Intel® VTune™ Amplifier
Typically, for DPDK analysis, you are recommended to start with the General Exploration analysis to understand whether your application is core or memory bound. For memory bound applications, consider exploring the bottlenecks with the Input and Output analysis:
Reconfigure and rebuild DPDK to enable empty cycles tracing with ITT API.
Explore bandwidth metrics on the timeline.
To benefit from the DPDK IO API profiling, make sure your application is instrumented to enable the empty cycles tracing support. Empty Cycles show the percentage of wasted DPDK polling loop cycles when the DPDK does not fetch any packets. See the DPDK Programmer's Guide for configuration steps: http://dpdk.org/doc/guides/prog_guide/profile_app.html#empty-cycles-tracing.

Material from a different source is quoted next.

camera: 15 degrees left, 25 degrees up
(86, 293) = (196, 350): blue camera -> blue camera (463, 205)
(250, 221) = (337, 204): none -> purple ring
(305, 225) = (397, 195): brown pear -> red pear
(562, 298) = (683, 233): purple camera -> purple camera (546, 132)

Create and set up your DPDK analysis project as follows:
Click the
New Project button on the VTune Amplifier toolbar to set up your basic project settings such as a project name and a project directory. Click
Create Project.
The Choose Target and Analysis Type window opens with the Analysis Target tab active.
From the left pane, choose a target system and target type. For example: Local Host and Launch Application.

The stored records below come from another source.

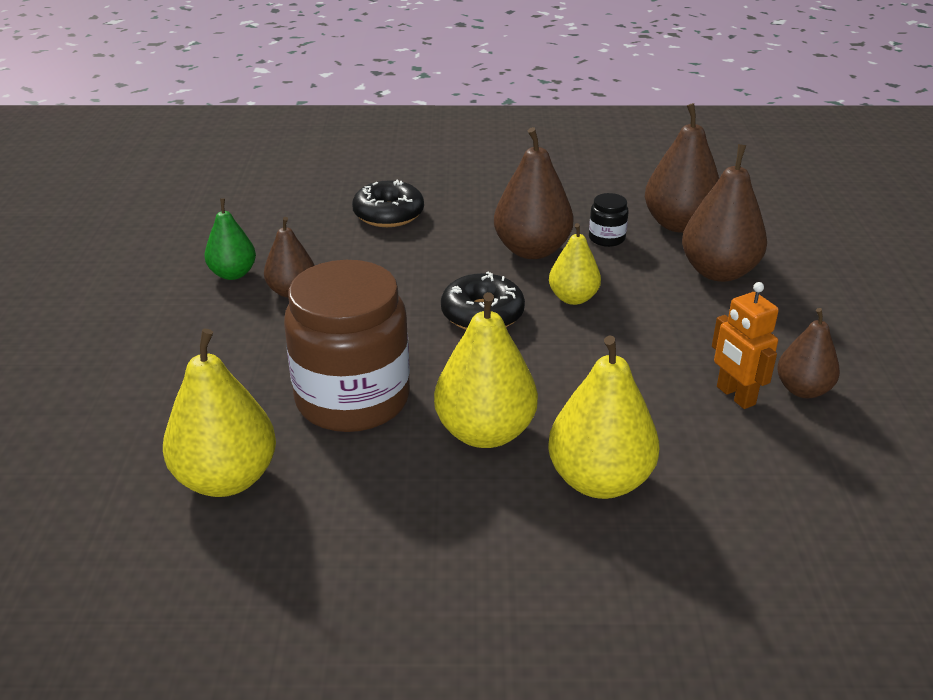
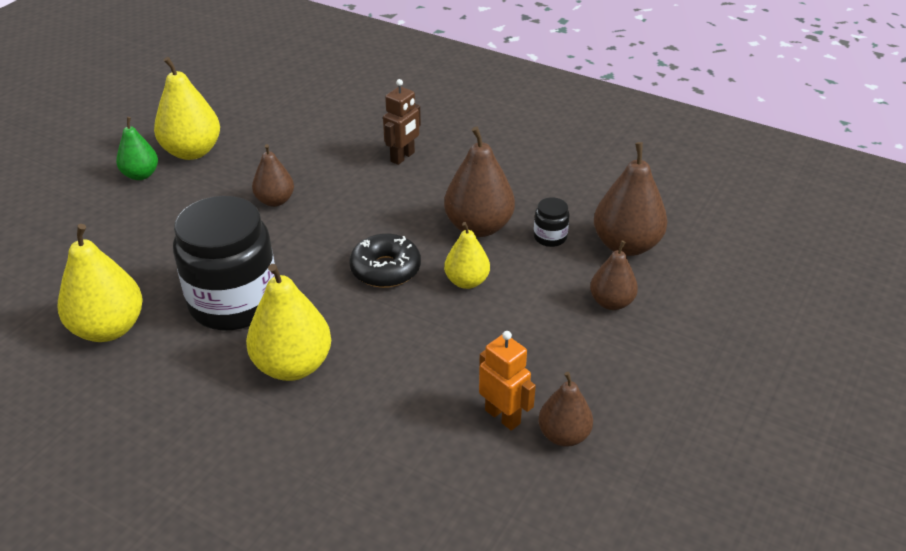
camera: 30 degrees right, 5 degrees up
(233, 274) = (251, 172): green pear -> green pear (141, 175)
(352, 399) = (234, 302): brown jar -> black jar
(388, 214) = (403, 157): black donut -> brown robot
(599, 480) = (331, 437): yellow pear -> yellow pear (192, 152)
(718, 272) = (611, 302): brown pear -> brown pear, size x0.61
(735, 396) = (503, 416): orange robot -> orange robot turned 135 degrees clockwise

Only Linux* target systems are supported.
From the right pane, specify a target application to analyze.
Switch to the Analysis Type window and select the Input and Output analysis type from the left pane.
Select the DPDK IO API to profile.
Click the Start button to run the analysis.

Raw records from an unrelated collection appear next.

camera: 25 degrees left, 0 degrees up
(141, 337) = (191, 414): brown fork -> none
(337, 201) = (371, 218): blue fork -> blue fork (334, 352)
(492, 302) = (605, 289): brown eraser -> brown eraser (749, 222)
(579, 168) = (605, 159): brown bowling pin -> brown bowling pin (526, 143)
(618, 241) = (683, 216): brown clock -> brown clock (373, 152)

Consider employing the custom collector to track the number of missed packets at different traffic generation rate and correlate this data with empty cycles distribution.
For data plane applications, you may see 100% of CPU utilization on the Timeline view, which could result from the DPDK poll mode that prevents measuring core effective utilization. Enable the I/O APIs markers on the timeline that show empty cycles as user tasks on the timeline. In the tooltips, you can see the task duration, DPDK port and Rx queue IDs:
If you employed a custom collector for network statistics, you can correlate empty cycles with the number of missed packets at different traffic generation rates.
Use the Platform window grouped by H/W Context/Threads to explore key bandwidth statistics per device:
Analyze the PCIe Bandwidth to estimate the NIC traffic. Typically, your performance goal is to maximize the NIC traffic to the NIC ports maximum.
Ensure the DRAM Bandwidth value is low enough, which means that Intel® Data Direct I/O Technology (Intel DDIO) and Last Level Cache work properly.
Analyze UPI Bandwidth on the multi-socket systems. High values may signal a potential misconfiguration problem.